Mas, caro leitor, no final das contas, quem rouba a cena mesmo é o ator Rutger Hauer. Hauer fez outros filmes como “A Morte Pede Carona”, embora nada chegue perto dele na pele de Roy, o líder dos replicantes. Antagonista perfeito. Eu sei, o deboche verbo-visual contido em sua autossuficiência destrói. Dentre tantas cenas antológicas de Blade Runner (como a quebra em slow da vitrine, Deckard atirando em Zhora, e também a morte de Pris, lembro de ainda garoto chocado, vê-la “se estrebuchando toda”, pra expirar numa agudeza sonora dolorida, grudante impacto aos holofotes memorex do meu peito). Voltemos ao Roy. Suas falas rock and roll são inesquecíveis, caro leitor: “Todos esses momentos ficarão perdidos no tempo, como lágrimas na chuva”. Ou que tal essa? “Viver com medo é uma experiência e tanto, não é? É o mesmo que ser escravo.”

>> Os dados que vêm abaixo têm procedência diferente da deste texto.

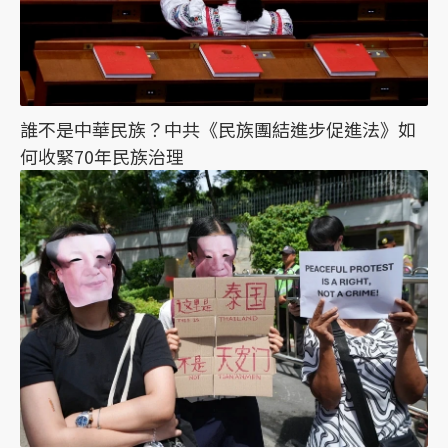
誰不是中華民族？中共《民族團結進步促進法》如
何收緊70年民族治理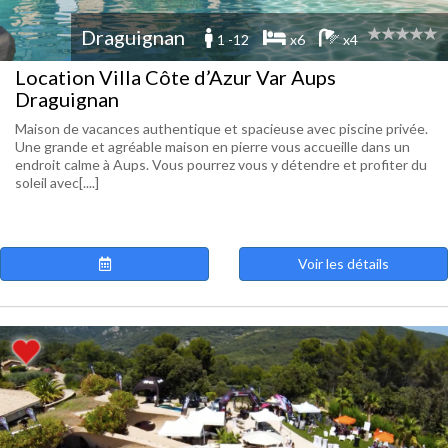
Draguignan
1 -12
x6
x4
Location Villa Côte d’Azur Var Aups
Draguignan
Maison de vacances authentique et spacieuse avec piscine privée.
Une grande et agréable maison en pierre vous accueille dans un
endroit calme à Aups. Vous pourrez vous y détendre et profiter du
soleil avec[....]
Voir les détails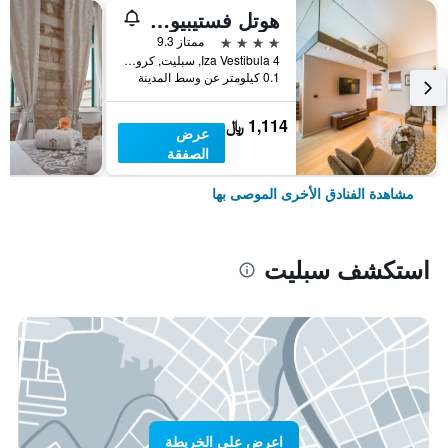
هوتل فستيبيول بالاس
4 نجوم
ممتاز 9.3
Iza Vestibula 4, سبليت, كرواتيا
0.1 كيلومتر عن وسط المدينة
1,114 ﷼
عرض
الصفقة
مشاهدة الفنادق الأخرى الموصى بها
استكشف سبليت
اعرض على الخريطة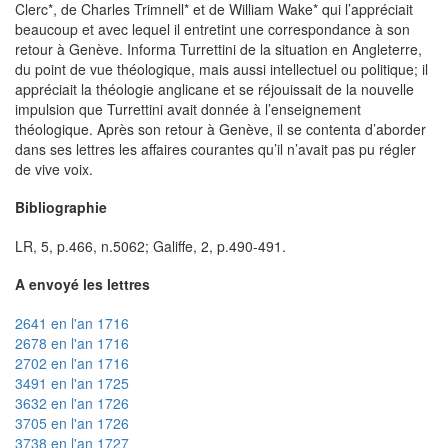
Clerc*, de Charles Trimnell* et de William Wake* qui l’appréciait
beaucoup et avec lequel il entretint une correspondance à son
retour à Genève. Informa Turrettini de la situation en Angleterre,
du point de vue théologique, mais aussi intellectuel ou politique; il
appréciait la théologie anglicane et se réjouissait de la nouvelle
impulsion que Turrettini avait donnée à l’enseignement
théologique. Après son retour à Genève, il se contenta d’aborder
dans ses lettres les affaires courantes qu’il n’avait pas pu régler
de vive voix.
Bibliographie
LR, 5, p.466, n.5062; Galiffe, 2, p.490-491.
A envoyé les lettres
2641 en l'an 1716
2678 en l'an 1716
2702 en l'an 1716
3491 en l'an 1725
3632 en l'an 1726
3705 en l'an 1726
3738 en l'an 1727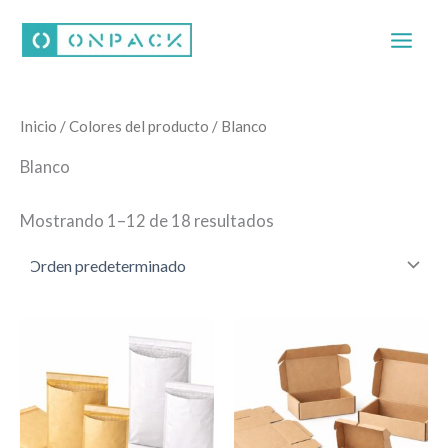
Ir
al
contenido
Inicio
/ Colores del producto / Blanco
Blanco
Mostrando 1–12 de 18 resultados
Este
Este
producto
producto
tiene
tiene
múltiples
múltiples
variantes.
variantes.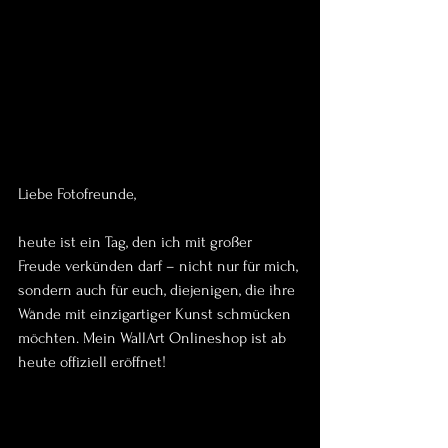
Liebe Fotofreunde,
heute ist ein Tag, den ich mit großer 
Freude verkünden darf – nicht nur für mich, 
sondern auch für euch, diejenigen, die ihre 
Wände mit einzigartiger Kunst schmücken 
möchten. Mein WallArt Onlineshop ist ab 
heute offiziell eröffnet!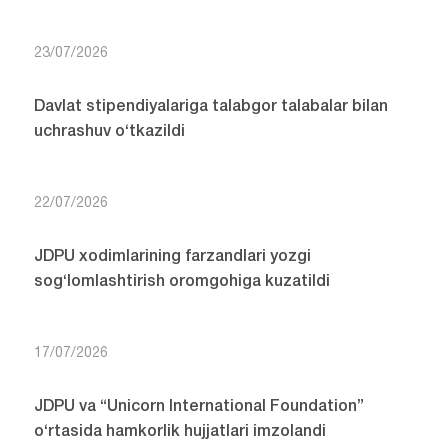
23/07/2026
Davlat stipendiyalariga talabgor talabalar bilan
uchrashuv o‘tkazildi
22/07/2026
JDPU xodimlarining farzandlari yozgi
sog‘lomlashtirish oromgohiga kuzatildi
17/07/2026
JDPU va “Unicorn International Foundation”
o‘rtasida hamkorlik hujjatlari imzolandi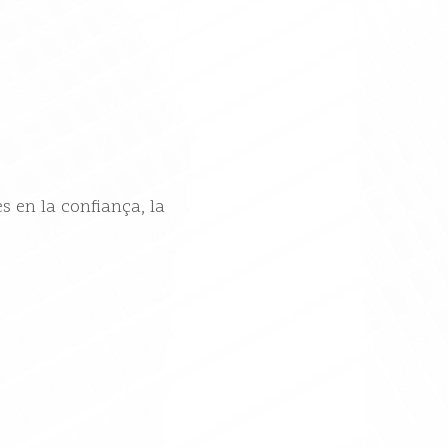
s en la confiança, la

Ressalto novamente a sagrada trilha sonora. Viciante órbita, meu velho bálsamo. Pátio celeste, preservando raros, oníricos passos, tão sutis, sublimes em seu teor cadenciado, fino, silencioso-confabulante em favor do nosso bom reservatório espiritual, caro leitor. O Celsinho provoca, detrator, afirmando que tem o sax cafona meio Kenny G” lá pro meio. Pura inveja. O filme é elegante do começo ao fim. E a mensagem? Cortante. Sim, o ser humano será obsoleto. Não há alento. Disruptiva é a tecnologia, chefia. Você é um número fajuto na lógica neomaquiavélica do lucro. Mero instrumento, o ser humano gregário, cada vez mais chucro, falso adaptado. E o Celsinho entre o cinzeiro e a brasa abraça a sentença de que o real é o virtual, a sociedade espetáculo banal, e ainda gargalha: “acabou pro ser humano, bau-bau”. Será? Fiquemos com a frase do criador, Philip K. Dick: “A realidade é aquilo que, quando você para de acreditar, não desaparece”.